◆ Provided passage:

┌────────

Tech. Sgt. Wendi Davis, 35th Communications Squadron operations controller, resets a smart-card PIN. Military bases in the Pacific are working to get computer networks and users in compliance with smart-card technology. (Jennifer H. Svan / S&S)

Computer passwords soon will be history at U.S. military bases in the Pacific. The Defense Department has set a goal of July 31 for mandatory logon with the military’s Common Access Card.

The ID card with a gold computer chip has been issued to millions of DOD personnel.

To meet the deadline, Pacific bases are stepping up efforts to ensure that all authorized government computer network users have a functioning identification card and card reader and that a public-key infrastructure is in place to support the system.

Also called a “smart card,” the palm-sized plastic holds electronic data, letting users digitally sign e-mail messages, encrypt information and log on to their computer terminals with a personal identification number and card reader. DOD officials say the system will prevent hackers from intercepting computer passwords.

Bases began issuing the cards and readers several years ago, but military officials said the services have had no mandatory deadline to start using the technology.

└────────

◆ Directions:
• 1. Can you reproduce the smart-card article word for word from "The ID card" to "support the system."?
• 2. What comes next in the smart-card article? Continue it from its last sentence.

◆ Information shown:

┌────────

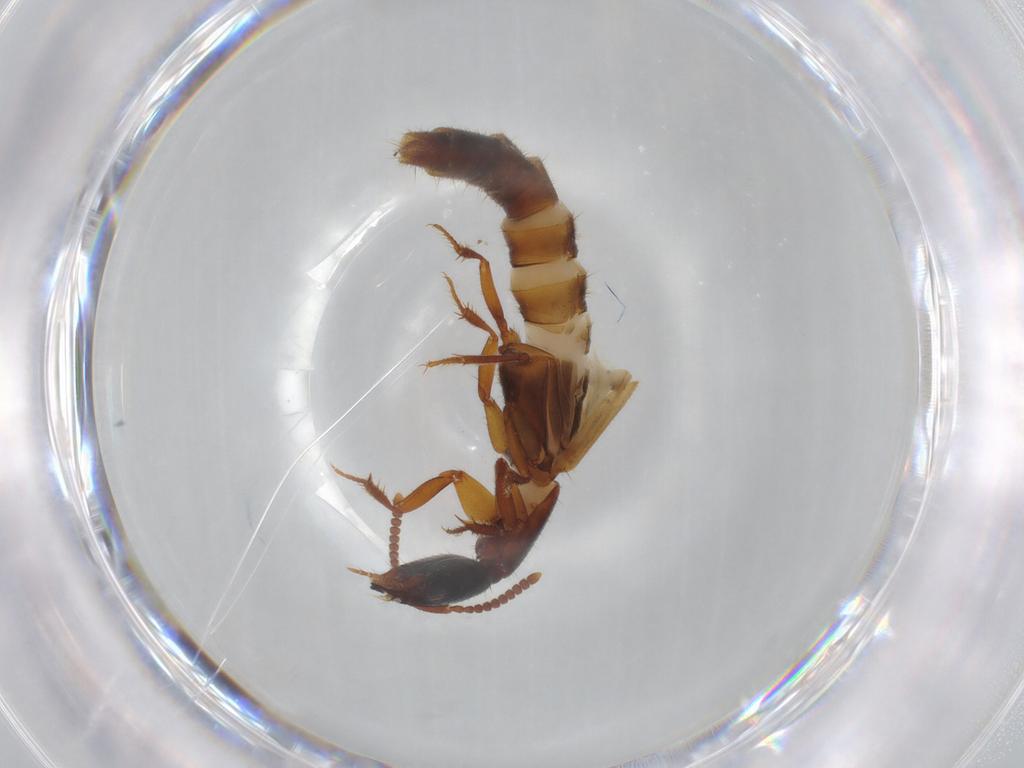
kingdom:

└────────

◆ Answers for the exercise:
• 1.
The ID card with a gold computer chip has been issued to millions of DOD personnel.

To meet the deadline, Pacific bases are stepping up efforts to ensure that all authorized government computer network users have a functioning identification card and card reader and that a public-key infrastructure is in place to support the system.

• 2.
That changed Jan. 17, when Joint Task Force-Global Network Operations ordered a DOD-wide implementation speed-up. The task force directs the DOD’s Global Information Grid operation.

A Jan. 23 report in Government Computer News attributes the speed-up to cyberthreats to military computer networks.

Using the new ID cards “will enhance the security of DOD information systems,” task force spokesman Tim Madden was quoted in a statement as saying.

“The department has been issuing smart cards with PKI identify credentials and purchasing smart card readers for several years, so most of the investment in infrastructure has been made.”

Naval Base Guam officials said the system already is in full use there and all personnel who use the DOD network are required to use their card readers.

That’s not the case at most bases, although all who responded to queries said they plan to be ready on time.

“We’re on schedule to meet the deadline,” said Sgt. 1st Class N. Maxfield, Camp Zama spokesman. Every computer account holder at U.S. Army Japan and U.S. Army Garrison Japan will have a card reader, he said.

At Misawa Air Base in northern Japan, all the computer servers are ready to support the smart-card logon while the base works to ensure everyone has a card with a working PIN and a reader, said Maj. Bill Poirier, Misawa’s 35th Communications Squadron commander.

Of more than 4,000 accounts at Misawa, “we’ve already enabled over 1,300,” he said. “We’ve done this in a very short period of time. We’re well ahead of schedule.”

He said some challenges include people forgetting PINs or identification certificates embedded in the gold-colored computer chips loaded at previous bases.

“You could have gotten a card two years ago,” Poirier said. “If you’ve never really used that PIN, you’re going to forget it.”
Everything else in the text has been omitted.